2. Trouble by the Tiber
Born in AD 15, Agrippina the Younger was a Roman empress and one of the more prominent women in the Julio-Claudian dynasty. Ancient sources describe her personality as ruthless, ambitious, violent, and domineering. Physically she was a beautiful woman; according to Pliny the Elder, she had a double canine in her upper right jaw, a sign of good fortune. Her third husband was Emperor Claudius, whom she successfully persuaded into adopting Nero, her son from a previous marriage, and making him his successor. When Claudius began to waver and favour another of his sons, Agrippina reportedly poisoned her husband with a plate of deadly mushrooms. Nero acceded to the throne but his mother continued to control him and the empire. According to Tacitus, she opposed Nero’s affair with Poppaea Sabina, wife of Otho, and so the emperor stripped his mother of her titles and power before eventually having her assassinated in AD 59.
3. An invitation to Italy
After dabbling in German-style operas during his early years in Hamburg, Handel travelled to Italy on an invitation from a member of the House of Medici.
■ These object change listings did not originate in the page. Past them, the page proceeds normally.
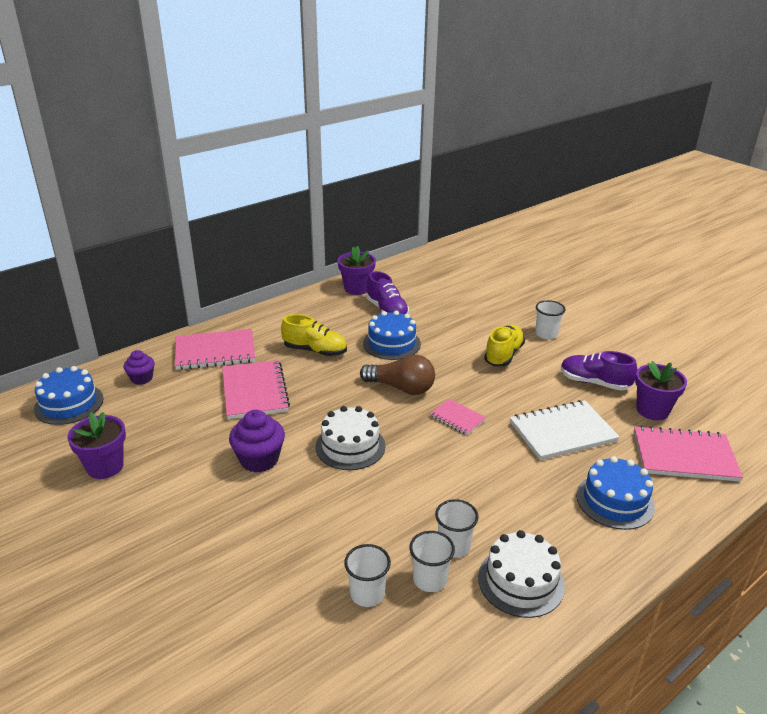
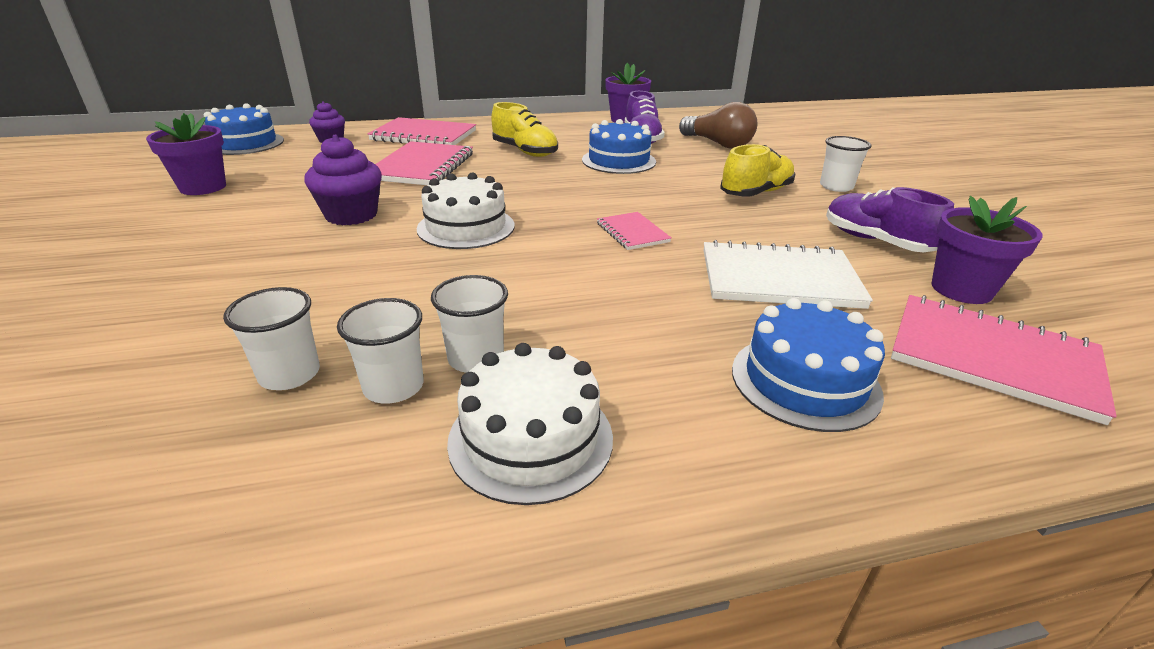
camera: 25 degrees right, 0 degrees up
brown light bulb [360,355,435,395] -> brown light bulb moved to [679,102,757,149]

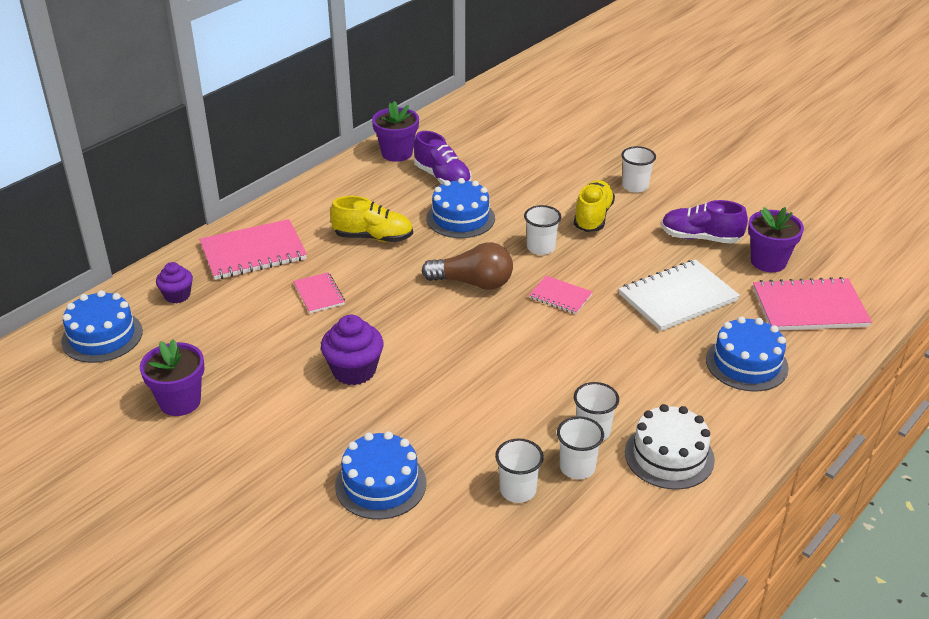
camera: 35 degrees left, 5 degrees up
pink notebook [375,141,473,186] -> pink notebook [293,272,345,313], size x0.54
white cake [416,172,515,249] -> none
brown light bulb [679,102,757,149] -> brown light bulb moved to [422,242,513,290]
none -> blue cake [335,431,426,520]
none -> white cup [524,205,561,255]

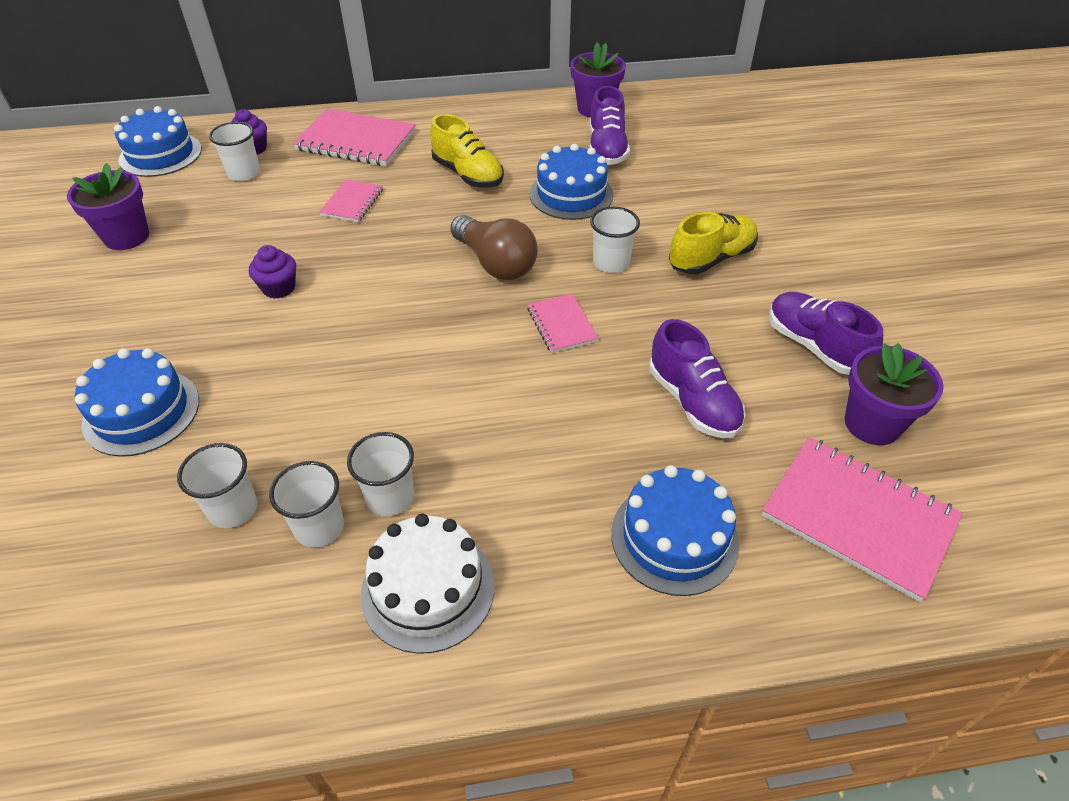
camera: 40 degrees right, 10 degrees up
purple cupcake [321,315,384,385] -> purple cupcake [249,245,296,299], size x0.63
white notebook [619,259,740,331] -> purple shoe [649,319,745,438]
white cup [621,146,656,193] -> white cup moved to [209,122,260,181]

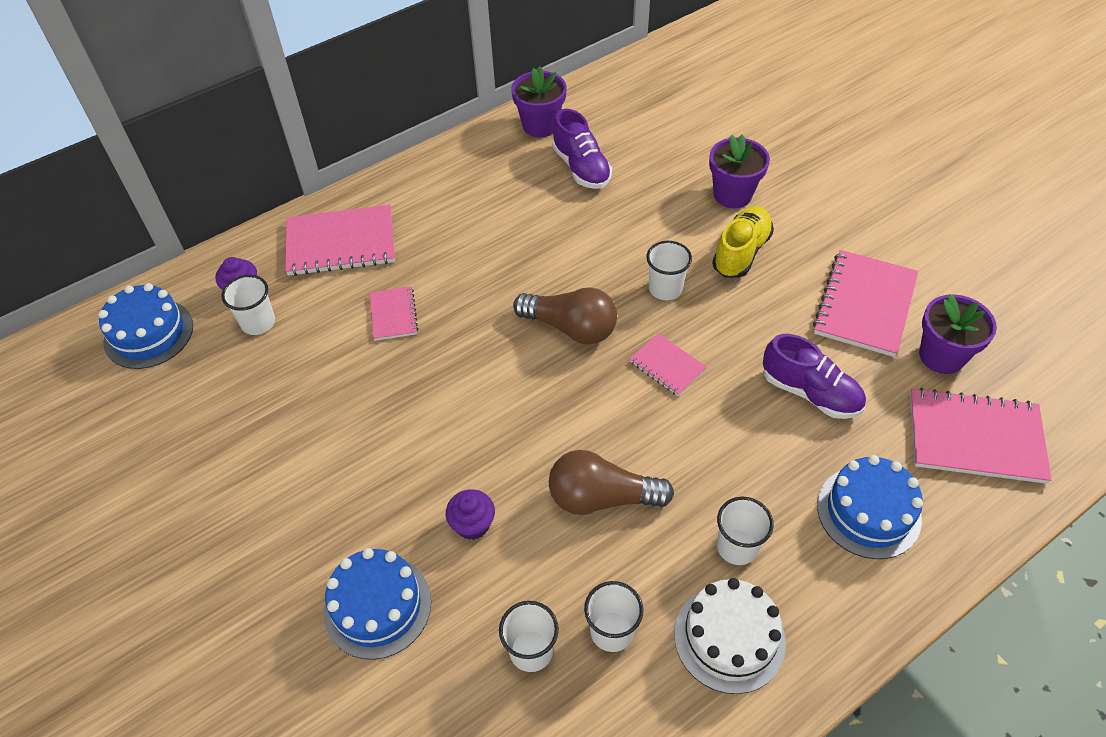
camera: 25 degrees left, 5 degrees up
purple flower pot [67,163,149,250] -> purple flower pot moved to [709,135,770,208]
purple cupcake [249,245,296,299] -> purple cupcake moved to [446,489,495,540]
white cup [347,432,414,516] -> white cup moved to [717,497,774,565]
yellow shoe [430,114,504,188] -> none
blue cake [530,144,613,220] -> none
purple shoe [769,292,883,375] -> pink notebook [813,250,918,357]
none -> brown light bulb [549,450,674,515]

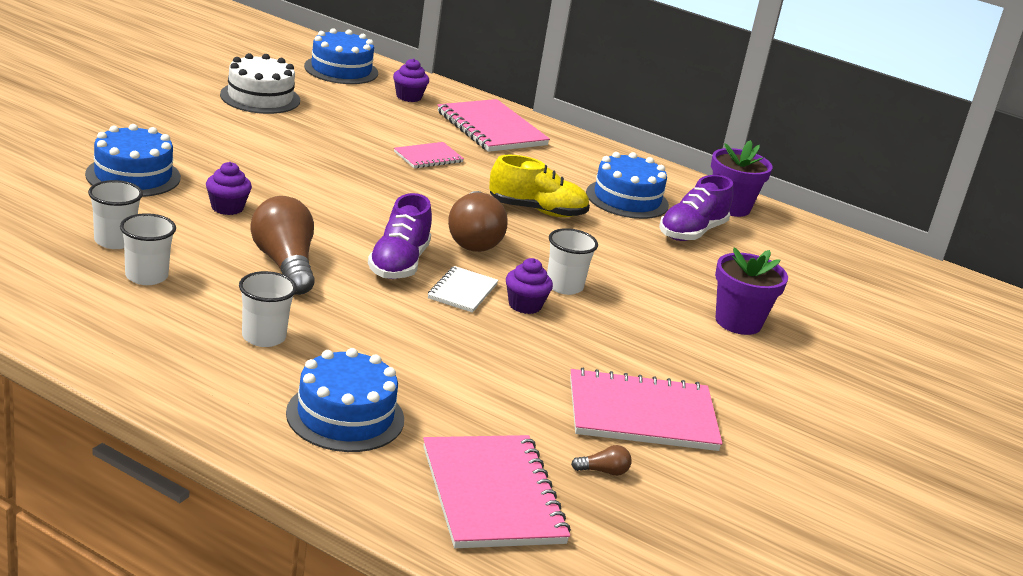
camera: 60 degrees right, 25 degrees down
white cup [221,275,275,335] -> none
pink notebook [630,333,707,396] -> white notebook [428,266,499,313]
white cake [674,578,786,694] -> white cake moved to [220,53,300,114]
yellow shoe [712,206,774,278] -> yellow shoe moved to [489,155,590,217]
purple shoe [763,334,866,419] -> purple shoe moved to [368,193,432,279]
purple flower pot [919,294,997,374] -> brown light bulb [571,445,632,476]
none -> purple cupcake [506,258,553,314]
none -> blue cake [586,152,669,219]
He stayed for three years to study Italian music and develop his talent as a composer. While in Florence in 1707 he wrote his first Italian opera, Rodrigo, but it was not particularly successful. He moved to Rome and focused on composing cantatas and oratorios, since opera performances were banned by a papal decree. There, he was introduced to Cardinal Vincenzo Grimani, a prominent diplomat who wrote librettos in his spare time and acted as an unofficial theater agent for the royal courts in Italy. He took Handel under his wings and gave him his libretto for Agrippina.
4. Poking fun
Grimani was politically allied to the Habsburgs. He protected their interests at the Vatican, which led to frequent clashes with Pope Clement XI. His portrayal of Emperor Claudius in Agrippina has been seen as an oblique attack on the character of the pope. Borrowing the same setting as Claudio Monteverdi’s 1642 opera L'incoronazione di Poppea, Grimani’s libretto is much lighter in tone by comparison and is interesting for its dominance of arias over recitative. Handel set the cardinal’s text to music either in Naples or Venice and the completed opera was first produced in 1709 at Teatro San Giovanni Grisostomo, a Venetian theatre owned by the Grimanis. It proved an immediate success and an unprecedented series of 27 consecutive performances followed. The audience, thunderstruck with the grandeur and sublimity of his style, applauded for Il caro Sassone (‘the dear Saxon’), referring to Handel's German origins.
5. Handel in Hampshire
Despite the public's keen enthusiasm for the work, Agrippina saw only a few sporadic performances in the years after its premiere. By the mid-18th century, it had slipped into oblivion along with much of Handel’s other music. The 20th century, however, saw a renewed interest in the composer and his works. The opera was revived in Halle in 1943 and since then has become popular around the world, particularly in the United Kingdom and the United States of America. This new production by director Walter Sutcliffe takes place at The Grange Festival in Hampshire, a county that Handel visited a number of times after he settled in London. Robert Howarth conducts the Academy of Ancient Music, an orchestra with a worldwide reputation for excellence in baroque and classical music and which uses historically informed techniques and period-specific instruments to bring the music to life.